Between her meager advance and the ensuing royalties that came from enjoying six months on the New York Times’ Best Sellers List, Miranda finally had enough money to fulfill her relentless dream of revenge.
She bought the Master Rights for the entire Robert Palmer music archive and now enjoys a life of leisure (as well as a long overdue upgrade to Merlot.)
She summers in the Hamptons and winters in Palm Beach, where she enjoys the sinfully guilty pleasure and sweet revenge of hiring the now-destitute Robert Palmer as her Cabana Boy (and gleefully requires him to always be attired in an Emerald thong, as well as endure a weekly back and bikini waxing in a Freudian attempt to demonstrate that some pains really do cut deeper than others.)
The hot new look for fall was inspired by estate auction home decor.
You guys are cracking me up. We definitely need to do this sort of thing more often. Some of you have a real knack.
Worst
Wedding
Color
Scheme
Ever!
@ Kreacher: Oh, bad, bad, Kreacher!
Not only do I have “Addicted to Love” stuck in my head (not that bad, actually) but I have pictured what Robert Palmer in a thong….(shuddering).
It was apparent in the prom photo that Milia had inherited her mother`s questionable taste.

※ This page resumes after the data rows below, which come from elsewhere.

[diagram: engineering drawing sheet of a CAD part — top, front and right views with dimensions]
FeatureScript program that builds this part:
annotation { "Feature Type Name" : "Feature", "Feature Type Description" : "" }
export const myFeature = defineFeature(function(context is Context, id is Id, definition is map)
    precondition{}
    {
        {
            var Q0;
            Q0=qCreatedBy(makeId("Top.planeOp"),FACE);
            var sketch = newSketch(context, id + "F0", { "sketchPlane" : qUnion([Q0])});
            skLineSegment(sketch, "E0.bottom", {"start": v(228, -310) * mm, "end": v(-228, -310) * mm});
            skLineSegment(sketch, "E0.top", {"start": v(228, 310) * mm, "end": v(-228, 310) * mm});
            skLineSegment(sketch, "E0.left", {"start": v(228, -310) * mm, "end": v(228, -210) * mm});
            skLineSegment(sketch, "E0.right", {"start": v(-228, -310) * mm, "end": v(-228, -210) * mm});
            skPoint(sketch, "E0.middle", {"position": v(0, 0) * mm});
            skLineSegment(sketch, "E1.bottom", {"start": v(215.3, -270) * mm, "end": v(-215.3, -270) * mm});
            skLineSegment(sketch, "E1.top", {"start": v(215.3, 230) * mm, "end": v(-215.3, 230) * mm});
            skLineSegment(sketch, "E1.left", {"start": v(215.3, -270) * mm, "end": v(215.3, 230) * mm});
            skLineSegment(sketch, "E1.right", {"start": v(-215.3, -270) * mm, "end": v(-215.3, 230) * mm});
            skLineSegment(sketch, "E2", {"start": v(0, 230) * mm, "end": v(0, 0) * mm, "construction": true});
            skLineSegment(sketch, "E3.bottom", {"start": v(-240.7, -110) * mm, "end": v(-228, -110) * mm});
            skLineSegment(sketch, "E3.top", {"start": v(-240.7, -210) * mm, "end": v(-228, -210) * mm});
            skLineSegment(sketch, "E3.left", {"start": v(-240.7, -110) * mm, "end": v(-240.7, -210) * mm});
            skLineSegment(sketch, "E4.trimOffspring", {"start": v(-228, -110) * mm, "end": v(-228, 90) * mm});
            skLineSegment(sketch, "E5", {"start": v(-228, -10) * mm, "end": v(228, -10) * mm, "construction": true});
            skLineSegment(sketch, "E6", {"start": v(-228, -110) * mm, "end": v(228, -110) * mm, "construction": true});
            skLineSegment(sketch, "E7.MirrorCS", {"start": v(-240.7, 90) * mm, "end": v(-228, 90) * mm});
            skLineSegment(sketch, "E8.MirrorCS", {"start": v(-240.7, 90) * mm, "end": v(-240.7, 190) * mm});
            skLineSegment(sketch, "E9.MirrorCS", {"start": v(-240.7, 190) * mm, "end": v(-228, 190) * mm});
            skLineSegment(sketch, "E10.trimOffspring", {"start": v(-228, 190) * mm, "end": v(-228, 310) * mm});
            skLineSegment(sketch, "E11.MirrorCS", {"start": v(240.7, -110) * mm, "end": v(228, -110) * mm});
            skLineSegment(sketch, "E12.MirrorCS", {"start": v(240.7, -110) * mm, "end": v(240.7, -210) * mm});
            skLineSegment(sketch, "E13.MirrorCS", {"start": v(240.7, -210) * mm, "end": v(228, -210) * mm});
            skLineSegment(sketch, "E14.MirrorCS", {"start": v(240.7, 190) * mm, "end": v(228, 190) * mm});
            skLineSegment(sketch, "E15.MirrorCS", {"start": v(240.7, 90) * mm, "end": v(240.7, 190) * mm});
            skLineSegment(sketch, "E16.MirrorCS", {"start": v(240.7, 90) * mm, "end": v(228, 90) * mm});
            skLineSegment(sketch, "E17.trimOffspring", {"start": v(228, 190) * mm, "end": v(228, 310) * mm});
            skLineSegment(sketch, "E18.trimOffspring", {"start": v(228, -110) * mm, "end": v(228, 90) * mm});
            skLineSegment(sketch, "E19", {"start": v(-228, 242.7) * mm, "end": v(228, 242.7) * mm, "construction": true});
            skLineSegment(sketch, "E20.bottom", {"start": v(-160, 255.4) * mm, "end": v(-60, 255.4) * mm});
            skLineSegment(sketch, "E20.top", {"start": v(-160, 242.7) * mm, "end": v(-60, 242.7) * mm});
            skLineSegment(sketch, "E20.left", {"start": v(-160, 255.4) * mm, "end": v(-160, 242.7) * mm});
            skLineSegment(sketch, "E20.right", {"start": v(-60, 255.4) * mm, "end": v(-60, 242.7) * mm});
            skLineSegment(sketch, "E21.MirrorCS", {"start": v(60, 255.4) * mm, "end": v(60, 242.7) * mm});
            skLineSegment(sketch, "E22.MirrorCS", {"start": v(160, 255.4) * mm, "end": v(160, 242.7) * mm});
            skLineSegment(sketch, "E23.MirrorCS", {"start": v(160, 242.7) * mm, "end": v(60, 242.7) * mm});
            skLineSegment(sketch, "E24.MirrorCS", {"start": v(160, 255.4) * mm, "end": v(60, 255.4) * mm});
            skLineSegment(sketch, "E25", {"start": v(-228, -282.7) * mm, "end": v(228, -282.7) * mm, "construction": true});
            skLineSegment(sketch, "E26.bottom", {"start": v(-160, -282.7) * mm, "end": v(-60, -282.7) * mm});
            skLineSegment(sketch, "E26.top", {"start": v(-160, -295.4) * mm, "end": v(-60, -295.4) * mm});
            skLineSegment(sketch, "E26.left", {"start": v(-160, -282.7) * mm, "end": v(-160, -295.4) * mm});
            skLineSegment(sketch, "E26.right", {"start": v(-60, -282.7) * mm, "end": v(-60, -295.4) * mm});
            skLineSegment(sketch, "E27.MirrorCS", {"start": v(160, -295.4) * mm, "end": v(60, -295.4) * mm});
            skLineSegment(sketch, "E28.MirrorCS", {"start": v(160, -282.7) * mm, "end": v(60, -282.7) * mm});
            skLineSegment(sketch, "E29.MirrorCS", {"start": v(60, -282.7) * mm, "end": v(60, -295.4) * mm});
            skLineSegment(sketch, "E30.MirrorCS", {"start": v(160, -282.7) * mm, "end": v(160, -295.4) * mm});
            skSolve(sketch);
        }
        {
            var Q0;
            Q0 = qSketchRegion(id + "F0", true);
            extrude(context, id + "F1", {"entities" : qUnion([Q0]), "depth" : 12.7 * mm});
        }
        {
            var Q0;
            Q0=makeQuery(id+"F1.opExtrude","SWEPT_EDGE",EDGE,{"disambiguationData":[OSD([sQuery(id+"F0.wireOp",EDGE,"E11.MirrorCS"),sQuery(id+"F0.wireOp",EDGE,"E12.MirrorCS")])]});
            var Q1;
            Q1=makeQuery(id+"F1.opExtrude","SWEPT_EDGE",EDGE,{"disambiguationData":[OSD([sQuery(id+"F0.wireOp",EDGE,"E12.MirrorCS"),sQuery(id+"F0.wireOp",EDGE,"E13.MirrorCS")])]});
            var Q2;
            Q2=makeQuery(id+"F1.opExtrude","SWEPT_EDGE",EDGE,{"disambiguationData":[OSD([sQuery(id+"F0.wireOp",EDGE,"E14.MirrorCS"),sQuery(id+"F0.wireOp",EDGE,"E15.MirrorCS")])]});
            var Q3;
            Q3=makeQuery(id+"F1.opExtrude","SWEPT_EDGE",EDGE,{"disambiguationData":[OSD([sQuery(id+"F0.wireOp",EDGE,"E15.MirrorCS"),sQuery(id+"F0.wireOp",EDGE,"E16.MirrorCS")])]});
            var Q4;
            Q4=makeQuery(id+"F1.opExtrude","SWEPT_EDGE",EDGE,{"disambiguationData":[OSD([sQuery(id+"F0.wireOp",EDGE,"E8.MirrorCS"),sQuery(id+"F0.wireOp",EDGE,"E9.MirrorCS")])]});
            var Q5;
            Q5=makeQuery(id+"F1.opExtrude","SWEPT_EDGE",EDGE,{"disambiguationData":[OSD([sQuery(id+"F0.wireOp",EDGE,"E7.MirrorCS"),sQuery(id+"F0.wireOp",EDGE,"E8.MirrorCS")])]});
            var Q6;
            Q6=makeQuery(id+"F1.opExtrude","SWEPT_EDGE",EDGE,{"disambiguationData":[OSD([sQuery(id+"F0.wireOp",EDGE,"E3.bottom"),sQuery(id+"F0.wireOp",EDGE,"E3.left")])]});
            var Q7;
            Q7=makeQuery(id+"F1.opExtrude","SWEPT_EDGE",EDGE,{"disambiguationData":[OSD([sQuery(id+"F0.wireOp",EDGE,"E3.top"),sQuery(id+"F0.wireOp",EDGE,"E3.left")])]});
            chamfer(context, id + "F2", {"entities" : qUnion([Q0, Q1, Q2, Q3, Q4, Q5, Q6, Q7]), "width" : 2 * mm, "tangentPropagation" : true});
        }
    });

“There will always be Tara.”
“These stupid shoes will not stay on! Can you tighten the straps for me?”
Dresses made of lettuces and blunt bangs are what’s new for fall.
Whhhhoooaaa! Whew. If I look serious enough no one will suspect that I just dislocated a vertebra in my back!
‘Do you think you’d prefer it in red?’
“If I move in the least bit my glasslike bones will shatter.”
“I hope no one notices the midget I’m hiding under my dress.”
“If I don’t make it to the bathroom soon, it’ll be too late to vomit the grape I just ate.”
“What Jodee looks like just before she sits down to send out the daily job list.”
btw, in case my tone doesn’t translate, that’s meant to be funny. You’re a job listing goddess, Jodee!
Tired of getting upstaged by her bright yellow and gold petals, the daffodil stem proves to all that she can hold attention all on her own.
The Clash: Not just a band anymore.
This is what happens to fussy freelancers who write nasty posts on FWJ.
“I need a taller counter…”
“The drapes? No, I’ve no idea where they went — why do you ask?”
Though standing in a kitchen surrounded by food, the model is not allowed to eat. In order to endure the long photo shoot, she has to lean as she si too weak to stand in platform shoes.